A resposta veio: Você manteve quatorze segundos, o campeão então pode comemorar: – É mais do que eu precisava.
Na etapa seguinte em um contrarrelógio chegando no velódromo do Parcs de Prince em Paris, Anquetil foi mais rápido que Poulidor e conquistou seu quinto Tour de France por 55 segundos, a menor margem de vitória até então.
Poulidor nunca vestiu em competição a camisa amarela, nunca esteve tão próximo e essa foi uma das mais épicas batalhas em mais de um século de Tour de France. Poulidor disputou 14 edições do Tour de France, obtendo três vezes o segundo lugar e cinco vezes o terceiro lugar.
Mathieu van der Poel
O ciclismo definitivamente é um esporte que é transmitido entre gerações, Poulidor casou com Gisèle e viveu a vida toda em Saint-Léonard-de-Noblat a leste de Limoges. Sua filha Corinne casou-se com o ciclista Adrie van der Poel que foi campeão mundial de cyclo-cross e multivencedor da Amstel Gold Race. Os dois netos de Pou-pou tornaram-se ciclistas, David o mais velho com uma carreira discreta e Mathieu van der Poel, tetracampeão mundial de cyclo-cross, vencedor de diversas provas no ciclismo profissional como a Tour de Flandres, Strade Bianche e Amstel Gold Race.
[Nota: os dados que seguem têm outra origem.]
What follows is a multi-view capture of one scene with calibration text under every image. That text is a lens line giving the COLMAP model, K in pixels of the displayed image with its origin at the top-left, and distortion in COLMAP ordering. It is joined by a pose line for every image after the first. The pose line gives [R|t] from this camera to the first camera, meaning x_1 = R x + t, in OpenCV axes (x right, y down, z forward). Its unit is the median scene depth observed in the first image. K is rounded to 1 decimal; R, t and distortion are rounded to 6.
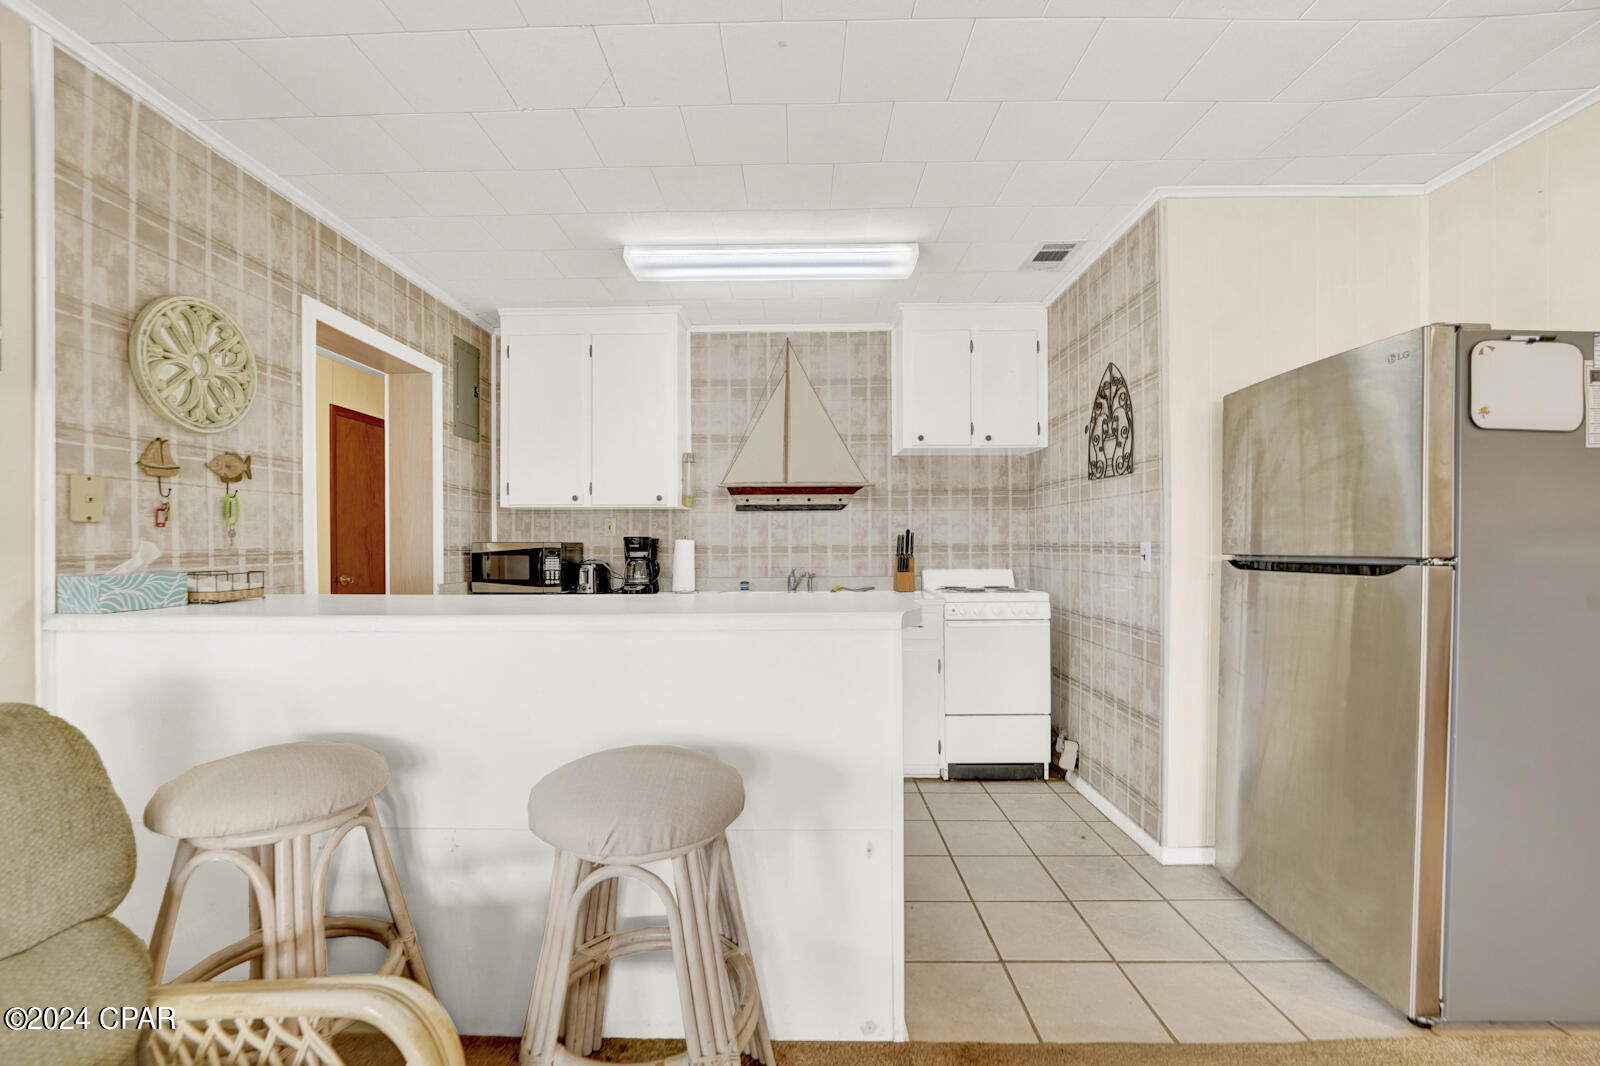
lens RADIAL K [[649.0, 0, 781.2], [0, 649.0, 547.1], [0, 0, 1]] dist [-0.025090, 0.000777]
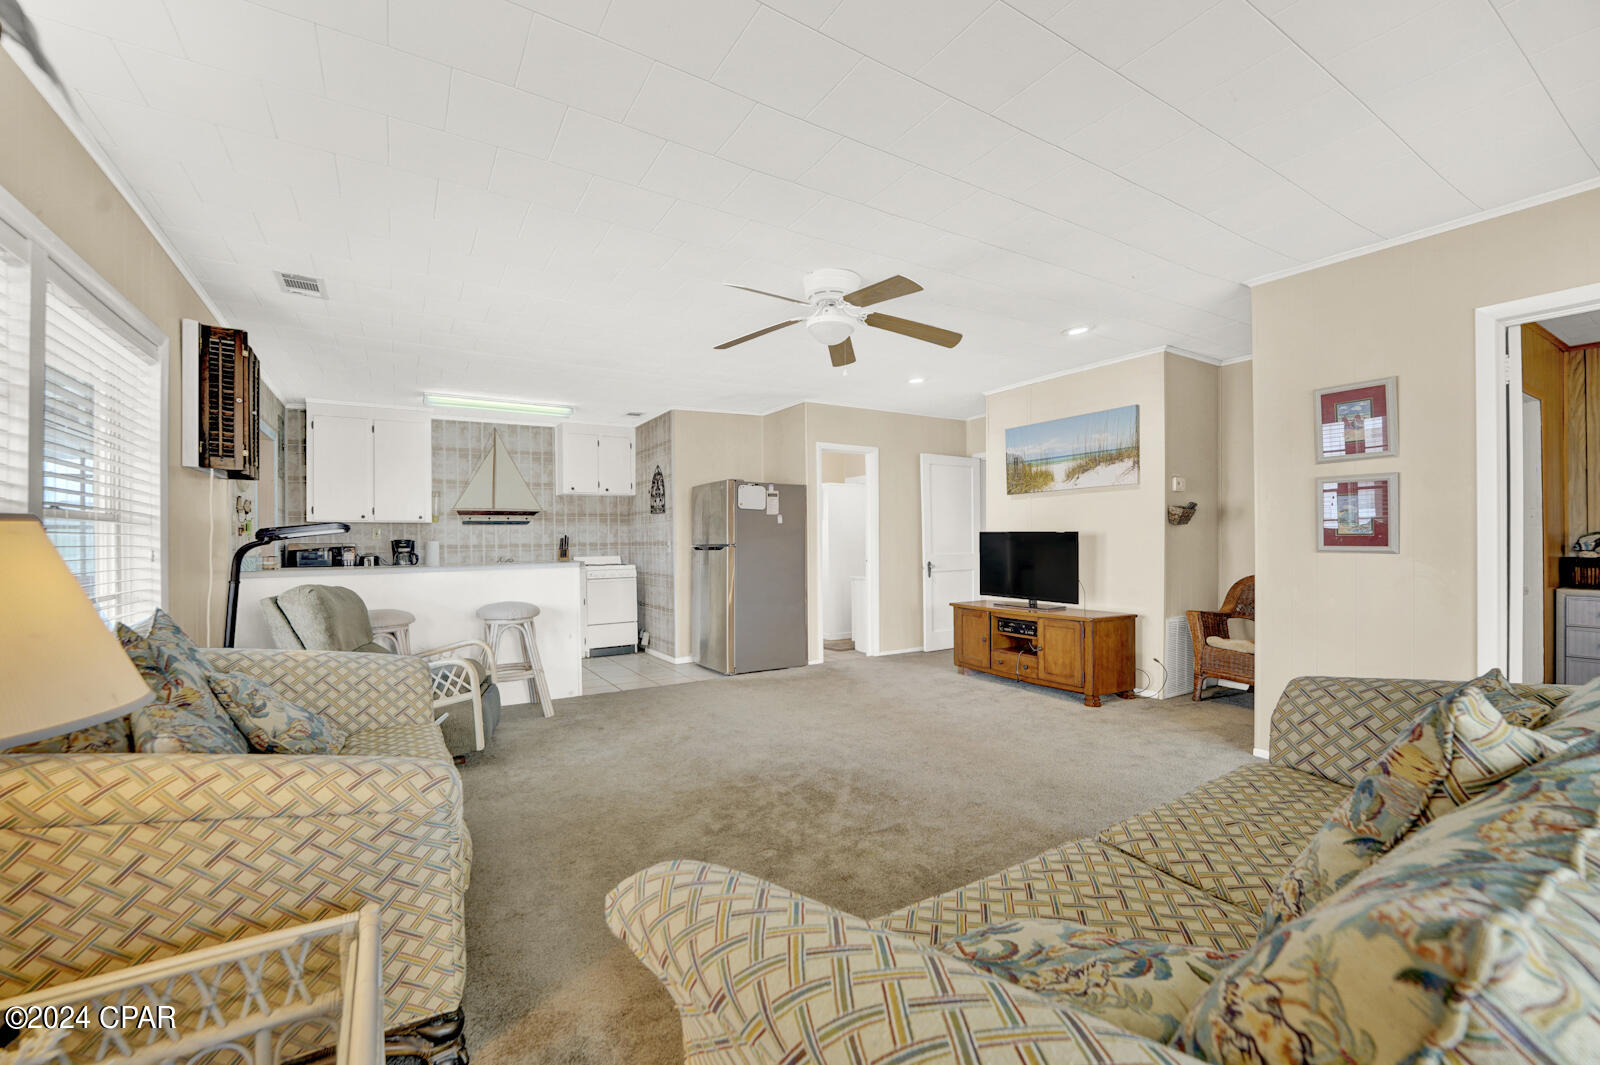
lens RADIAL K [[650.3, 0, 793.3], [0, 650.3, 545.0], [0, 0, 1]] dist [-0.025565, 0.001495]
pose [[0.836843, -0.008982, 0.547370, -0.317084], [0.012481, 0.999919, -0.002672, 0.016567], [-0.547301, 0.009068, 0.836887, -1.057122]]
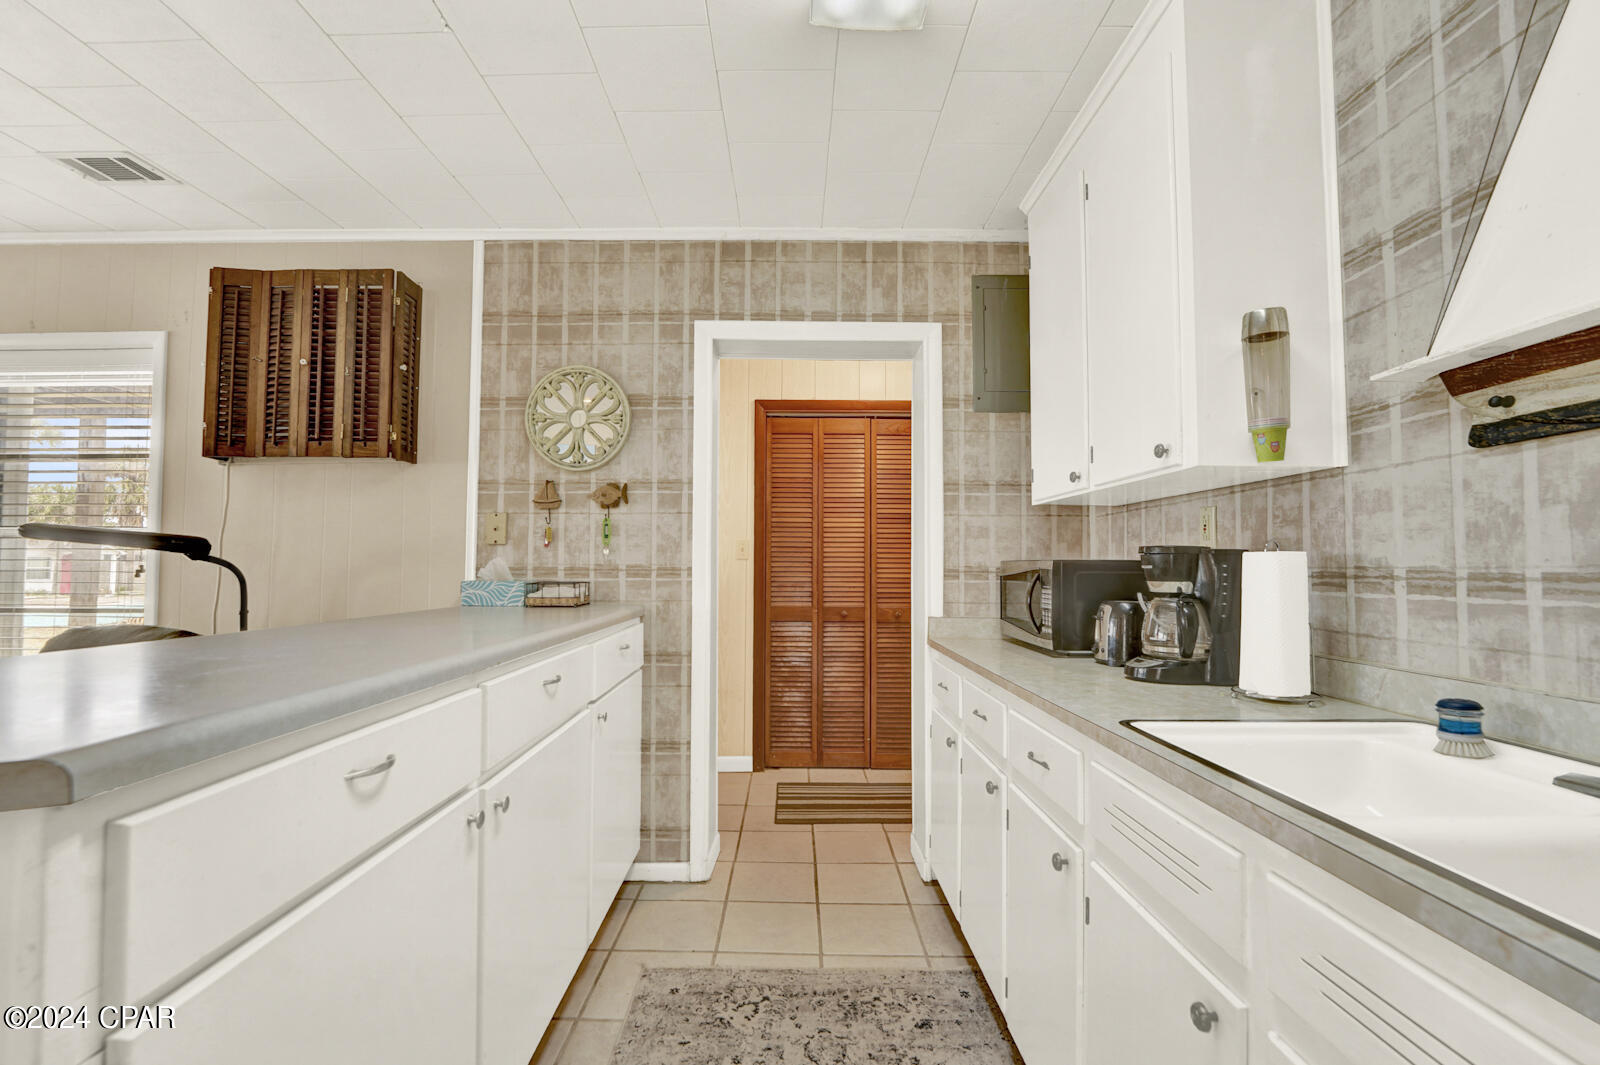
lens RADIAL K [[674.1, 0, 785.1], [0, 674.1, 546.2], [0, 0, 1]] dist [-0.027827, -0.000631]
pose [[0.022328, -0.027262, -0.999379, 0.242197], [-0.013533, 0.999528, -0.027569, -0.000405], [0.999659, 0.014140, 0.021949, 0.800471]]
Em 2021 Mathieu participou do Tour de France, sua equipe com autorização da organização e da UCI preparou uma camisa especial inspirada nas cores da usada pelo avô. E logo em sua primeira participação, Mathieu conseguiu o que o avô perseguiu por toda uma carreira, vestiu a camisa amarela após vencer segunda etapa do Tour de France 2021.